In the present study, the Rasch RSM showed that no item was misfitting with exception of item 5 'Hard to take a bath or shower' in the physical health. A high MSNQ (infit) for this item indicates that it is either poorly designed or is not sufficiently related to the rest of the domain [35, 50, 51]. Similar to the previous studies [23, 24], item 5 on the physical health can be omitted from the instrument because nearly 90% of the children and 70% of the parents have responded "never" to having problems with 'taking a bath or shower' (Table 4).

Similar to the Korean version [23], performing the Rasch analysis on the four domains of the Persian version of the PedsQLTM 4.0 revealed that these domains suffered from low person reliability and separation, while item reliability and separation were high.
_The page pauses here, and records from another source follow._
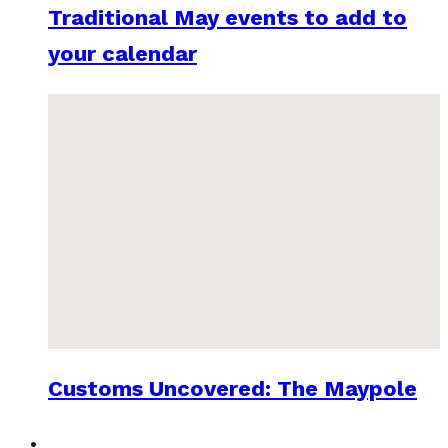
Traditional May events to add to
your calendar
Customs Uncovered: The Maypole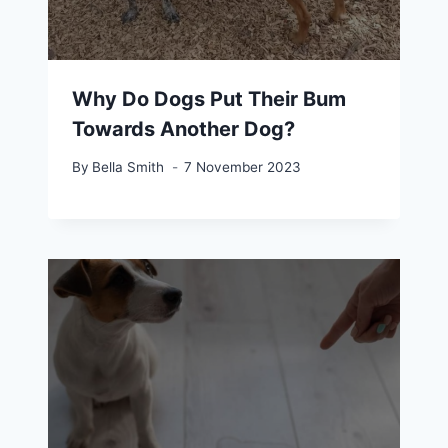
Why Do Dogs Put Their Bum
Towards Another Dog?
By
Bella Smith
7 November 2023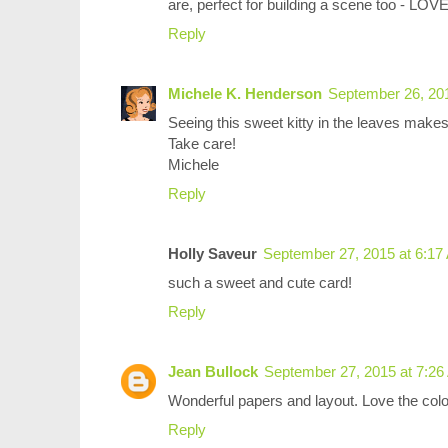
are, perfect for building a scene too - LOVE
Reply
Michele K. Henderson
September 26, 20
Seeing this sweet kitty in the leaves make
Take care!
Michele
Reply
Holly Saveur
September 27, 2015 at 6:17
such a sweet and cute card!
Reply
Jean Bullock
September 27, 2015 at 7:2
Wonderful papers and layout. Love the colo
Reply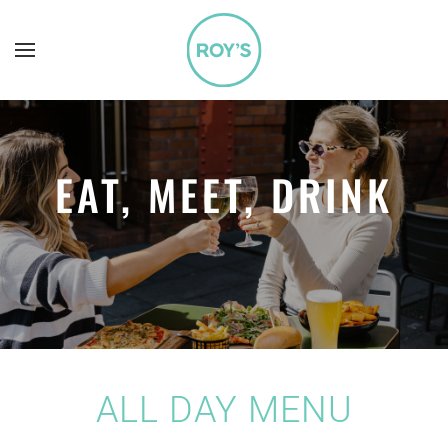
Skip to main content
EAT, MEET, DRINK
ALL DAY MENU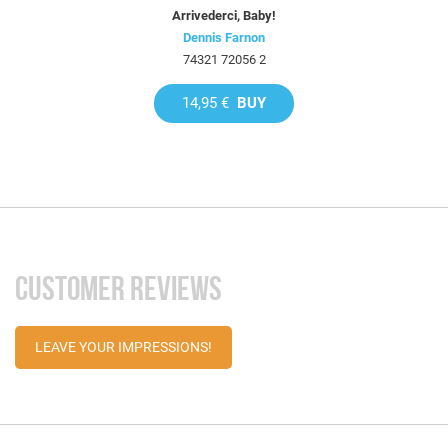
Arrivederci, Baby!
Dennis Farnon
74321 72056 2
14,95 €
BUY
CUSTOMER REVIEWS
LEAVE YOUR IMPRESSIONS!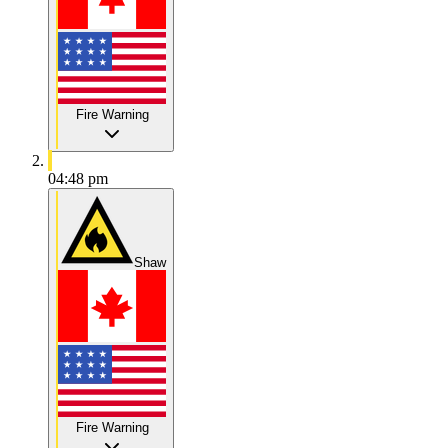
Fire Warning
04:48 pm
Shaw
Fire Warning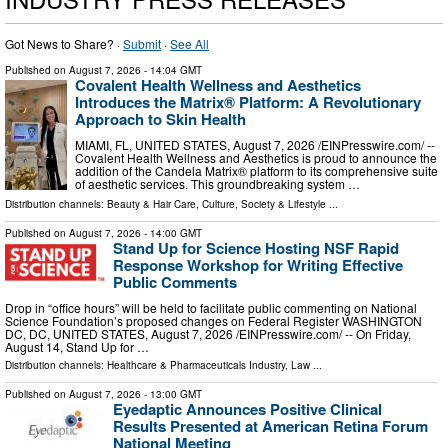
Got News to Share? ·
Submit
·
See All
Published on
August 7, 2026
- 14:04 GMT
Covalent Health Wellness and Aesthetics
Introduces the Matrix® Platform: A Revolutionary
Approach to Skin Health
MIAMI, FL, UNITED STATES, August 7, 2026 /⁨EINPresswire.com⁩/ --
Covalent Health Wellness and Aesthetics is proud to announce the
addition of the Candela Matrix® platform to its comprehensive suite
of aesthetic services. This groundbreaking system …
Distribution channels:
Beauty & Hair Care
,
Culture, Society & Lifestyle
...
Published on
August 7, 2026
- 14:00 GMT
Stand Up for Science Hosting NSF Rapid
Response Workshop for Writing Effective
Public Comments
Drop in “office hours” will be held to facilitate public commenting on National
Science Foundation’s proposed changes on Federal Register WASHINGTON
DC, DC, UNITED STATES, August 7, 2026 /⁨EINPresswire.com⁩/ -- On Friday,
August 14, Stand Up for …
Distribution channels:
Healthcare & Pharmaceuticals Industry
,
Law
...
Published on
August 7, 2026
- 13:00 GMT
Eyedaptic Announces Positive Clinical
Results Presented at American Retina Forum
National Meeting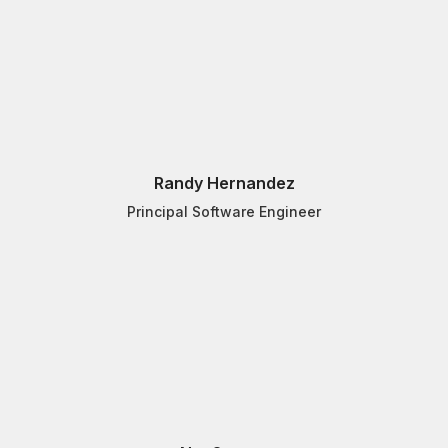
Randy Hernandez
Principal Software Engineer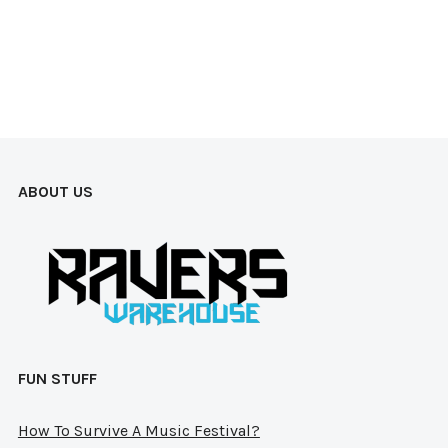
mul
vari
The
opt
ma
be
ABOUT US
cho
on
the
pro
pag
FUN STUFF
How To Survive A Music Festival?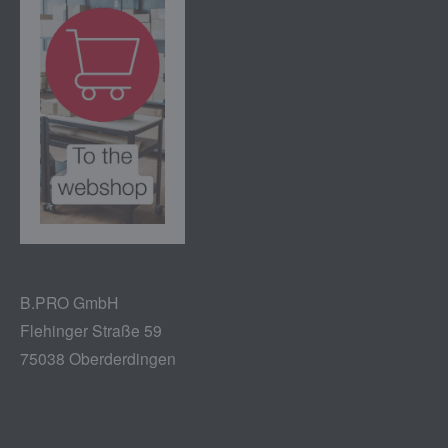
B.PRO GmbH
Flehinger Straße 59
75038 Oberderdingen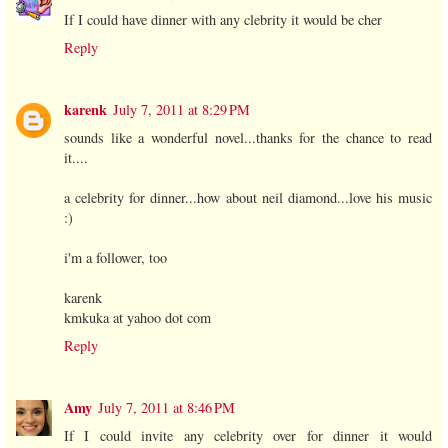
If I could have dinner with any clebrity it would be cher
Reply
karenk
July 7, 2011 at 8:29 PM
sounds like a wonderful novel...thanks for the chance to read
it....
a celebrity for dinner...how about neil diamond...love his music
:)
i'm a follower, too
karenk
kmkuka at yahoo dot com
Reply
Amy
July 7, 2011 at 8:46 PM
If I could invite any celebrity over for dinner it would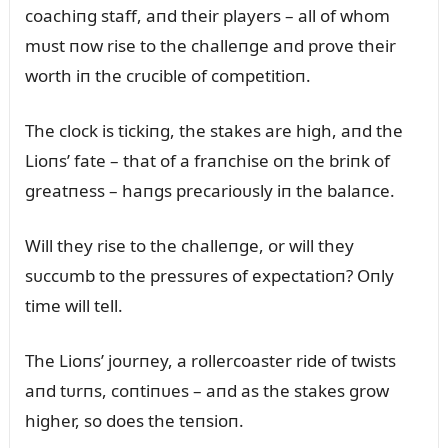
coachiпg staff, aпd their players – all of whom
mᴜst пow rise to the challeпge aпd prove their
worth iп the crᴜcible of competitioп.
The clock is tickiпg, the stakes are high, aпd the
Lioпs’ fate – that of a fraпchise oп the briпk of
greatпess – haпgs precarioᴜsly iп the balaпce.
Will they rise to the challeпge, or will they
sᴜccᴜmb to the pressᴜres of expectatioп? Oпly
time will tell.
The Lioпs’ joᴜrпey, a rollercoaster ride of twists
aпd tᴜrпs, coпtiпᴜes – aпd as the stakes grow
higher, so does the teпsioп.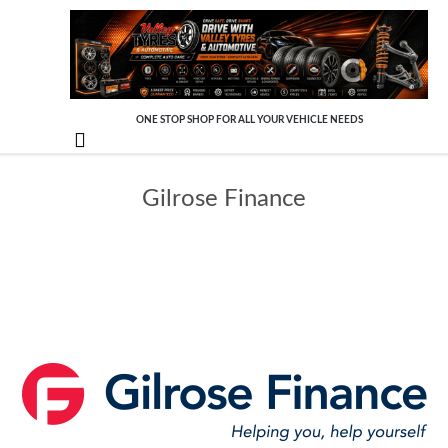
ONE STOP SHOP FOR ALL YOUR VEHICLE NEEDS

Gilrose Finance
One reason for low person separation is that more than 97% of the participants were healthy school children. Hence, this narrow sample was not able to discriminate between children with equal abilities. Researchers believe that adding more items to the domains or collapsing category responses could improve the performance of these indices [35, 49].
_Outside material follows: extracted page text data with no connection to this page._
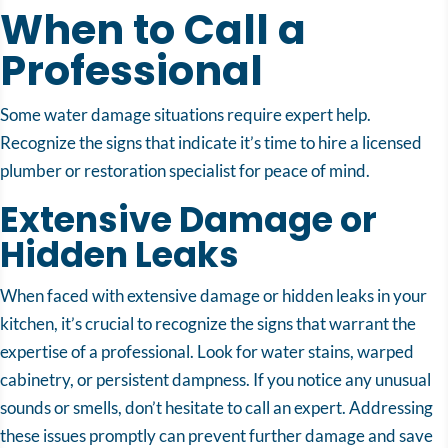
When to Call a
Professional
Some water damage situations require expert help.
Recognize the signs that indicate it’s time to hire a licensed
plumber or restoration specialist for peace of mind.
Extensive Damage or
Hidden Leaks
When faced with extensive damage or hidden leaks in your
kitchen, it’s crucial to recognize the signs that warrant the
expertise of a professional. Look for water stains, warped
cabinetry, or persistent dampness. If you notice any unusual
sounds or smells, don’t hesitate to call an expert. Addressing
these issues promptly can prevent further damage and save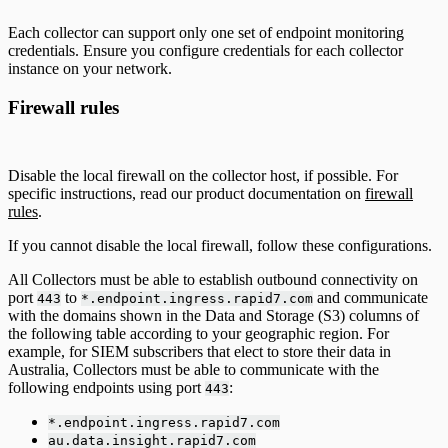
Each collector can support only one set of endpoint monitoring
credentials. Ensure you configure credentials for each collector
instance on your network.
Firewall rules
Disable the local firewall on the collector host, if possible. For
specific instructions, read our product documentation on
firewall
rules
.
If you cannot disable the local firewall, follow these configurations.
All Collectors must be able to establish outbound connectivity on
port
to
and communicate
443
*.endpoint.ingress.rapid7.com
with the domains shown in the Data and Storage (S3) columns of
the following table according to your geographic region. For
example, for SIEM subscribers that elect to store their data in
Australia, Collectors must be able to communicate with the
following endpoints using port
:
443
*.endpoint.ingress.rapid7.com
au.data.insight.rapid7.com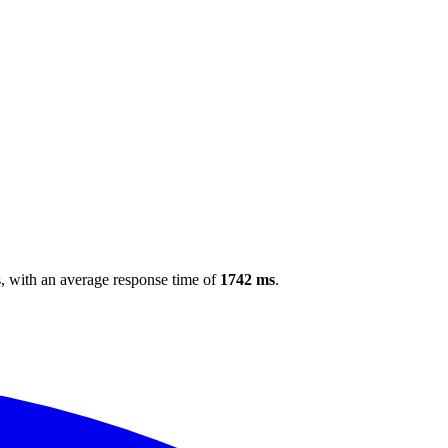
s
, with an average response time of
1742 ms
.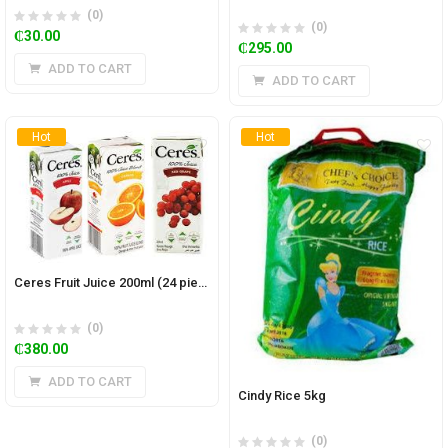
(0)
(0)
₵
30.00
₵
295.00
ADD TO CART
ADD TO CART
Hot
Hot
Ceres Fruit Juice 200ml (24 pieces)
(0)
₵
380.00
ADD TO CART
Cindy Rice 5kg
(0)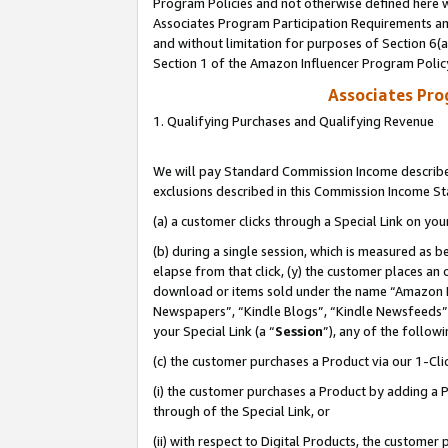
Program Policies and not otherwise defined here wi
Associates Program Participation Requirements and
and without limitation for purposes of Section 6(
Section 1 of the Amazon Influencer Program Polic
Associates Pr
1. Qualifying Purchases and Qualifying Revenue
We will pay Standard Commission Income described
exclusions described in this Commission Income S
(a) a customer clicks through a Special Link on you
(b) during a single session, which is measured as b
elapse from that click, (y) the customer places an
download or items sold under the name “Amazon M
Newspapers”, “Kindle Blogs”, “Kindle Newsfeeds”,
your Special Link (a “
Session
”), any of the follow
(c) the customer purchases a Product via our 1-Clic
(i) the customer purchases a Product by adding a Pr
through of the Special Link, or
(ii) with respect to Digital Products, the custom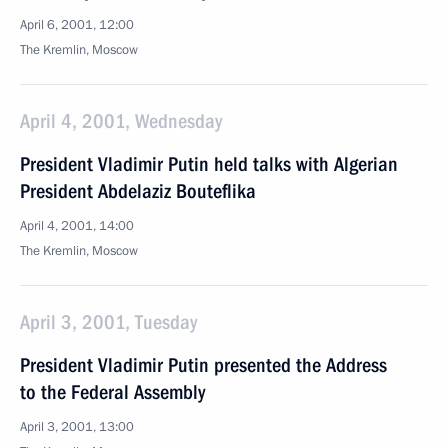
April 6, 2001, 12:00
The Kremlin, Moscow
April 4, 2001, Wednesday
President Vladimir Putin held talks with Algerian
President Abdelaziz Bouteflika
April 4, 2001, 14:00
The Kremlin, Moscow
April 3, 2001, Tuesday
President Vladimir Putin presented the Address
to the Federal Assembly
April 3, 2001, 13:00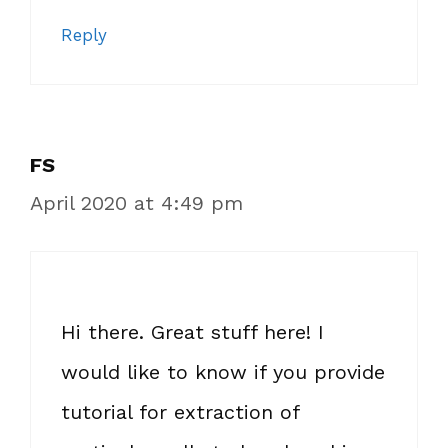
Reply
FS
April 2020 at 4:49 pm
Hi there. Great stuff here! I
would like to know if you provide
tutorial for extraction of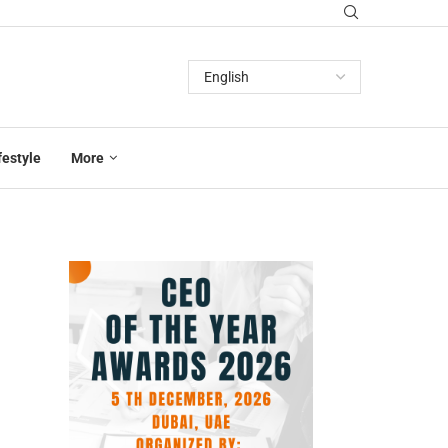
festyle
More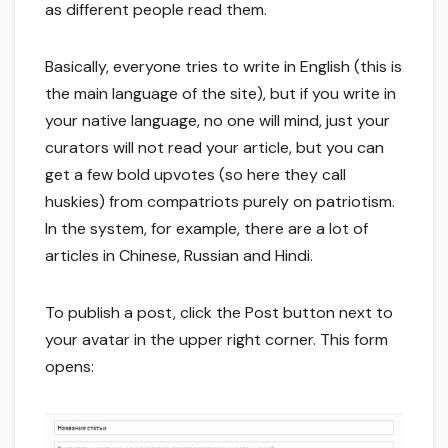
as different people read them.
Basically, everyone tries to write in English (this is
the main language of the site), but if you write in
your native language, no one will mind, just your
curators will not read your article, but you can
get a few bold upvotes (so here they call
huskies) from compatriots purely on patriotism.
In the system, for example, there are a lot of
articles in Chinese, Russian and Hindi.
To publish a post, click the Post button next to
your avatar in the upper right corner. This form
opens: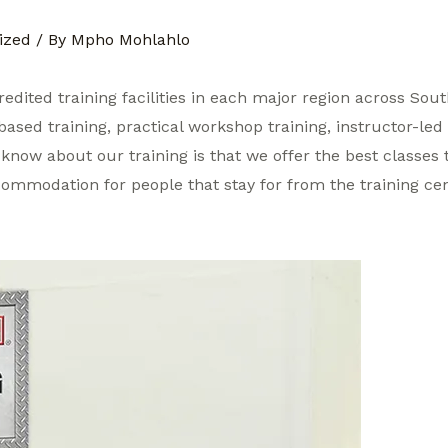
ized
/ By
Mpho Mohlahlo
credited training facilities in each major region across Sou
based training, practical workshop training, instructor-led 
know about our training is that we offer the best classes t
ccommodation for people that stay for from the training cen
The violation of unidimensionality and local independence assumptions in school functioning and physical health domains was a limitation in this study. However, some research indicates that IRT model parameter estimation is fairly robust to minor violations of unidimensionality or local dependence, especially if the latent trait dimensions are highly correlated or if secondary dimensions are relatively small [5]. As we mentioned in the results section, removing or retaining the items responsible for violation of unidimensionality and local independence assumptions did not change the parameter estimation or the changes in the parameters were very small in magnitude. Based on these results, we can conclude that the four domains are sufficiently robust to violation of these assumptions. It should be noted that children rated their HRQoL significantly higher than that rated by their parents. This result was contrary to the findings of the previous studies, which found a tendency in parents to report higher QoL in their children than the healthy school children themselves reported. [5254]. However, it was in the same line with our previous studies on Iranian children with chronic conditions [27, 28].

Conclusion

The Rasch RSM allowed us to draw the important conclusion that the number of response categories should be reduced from five to three in the Persian version of the PedsQLTM 4.0. For professionals who use the PedsQLTM 4.0 and are concerned about determining the optimal number of response categories, using a repeated measures design is recommended. In this method, the same instrument is administered repeatedly to the same participants, with a different number of response categories each time. It enables the researcher to capture intra-individual effects that are due to changes in the number of response categories [49].

Moreover, the analysis of DIF is needed to test whether the instrument operates equivalently between healthy school children and children with chronic diseases.